So kann man das nicht sehen - Manuela Bößel - E-Book

So kann man das nicht sehen E-Book

Manuela Bößel

4,8

Beschreibung

Die Protagonisten in den Geschichten von Manuela Bößel seien – so sagt sie – Wesen, die an ihre Tür geklopft und so lange keine Ruhe gegeben hätten, bis sie ihnen ein Daheim in Texten und Illustrationen verschaffte. Die blühende Fantasie der Verfasserin brachte ihr immer wieder Konflikte mit denen ein, welche vermeintlich objektive Wahrheiten beanspruchen: „So kann man das nicht sehen!“ Die Traumfiguren, die durch ihre Bilder geistern, tragen aber oft mehr zum Verständnis der Wirklichkeit bei. In den Texten erleben wir die Autorin immer wieder bei Grenzerfahrungen – ob nun im Privatleben, dem erlernten Beruf als Krankenschwester oder bei den grafischen Arbeiten. Kunst und Musik, hier vor allem ihre Leidenschaft für den argentinischen Tango, erweisen sich als Rettungsanker für die persönliche Ausrichtung, die Abwehr von Ansprüchen, stets nur für das Glück anderer zuständig zu sein.
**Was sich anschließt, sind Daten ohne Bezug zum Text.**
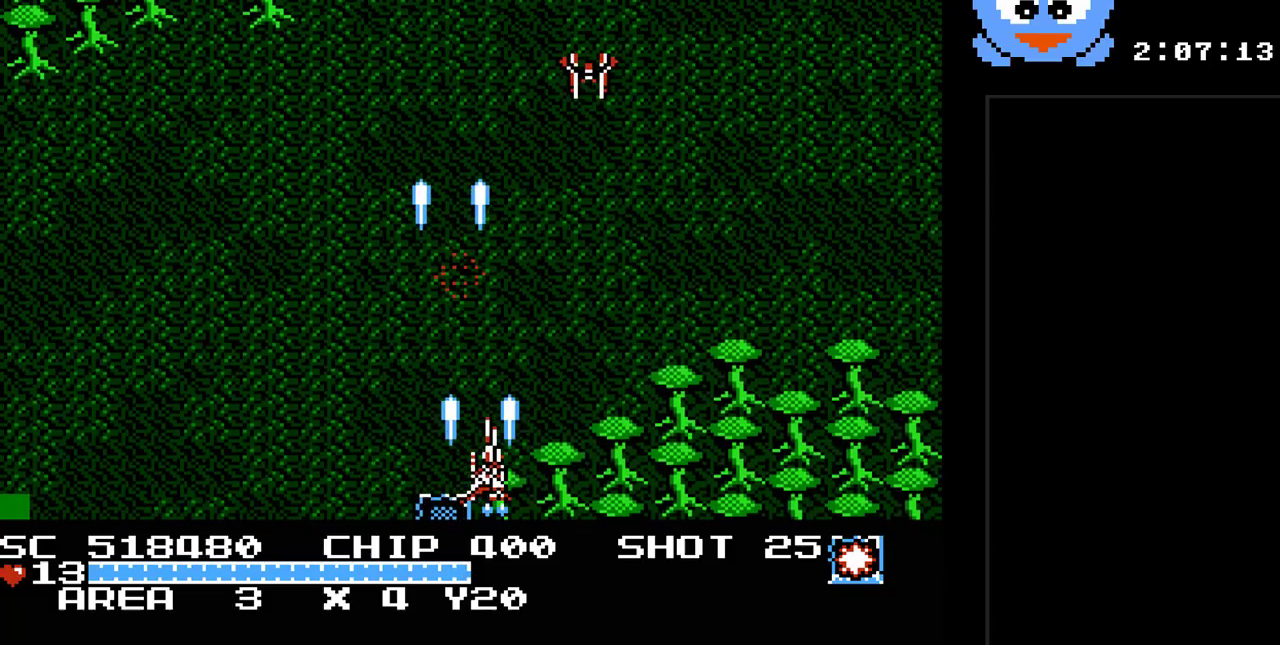
{"buttons": ["Y", "DPAD_UP", "DPAD_LEFT"], "events": [[83, "DPAD_UP", "down"], [117, "DPAD_RIGHT", "up"], [267, "DPAD_UP", "up"], [467, "DPAD_LEFT", "down"], [467, "DPAD_UP", "down"]]}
Der Schreibstil von Manuela Bößel fasziniert durch das Spannungsverhältnis zwischen bodenständigem, manchmal zynisch gefärbtem Realismus und filigraner Sensibilität. Dem Leser bietet sich das Bild einer Frau, die im Widerstreit zwischen verkopftem Müssen und intuitivem Wollen ihren authentischen Weg findet. Das jedenfalls kann man so sehen!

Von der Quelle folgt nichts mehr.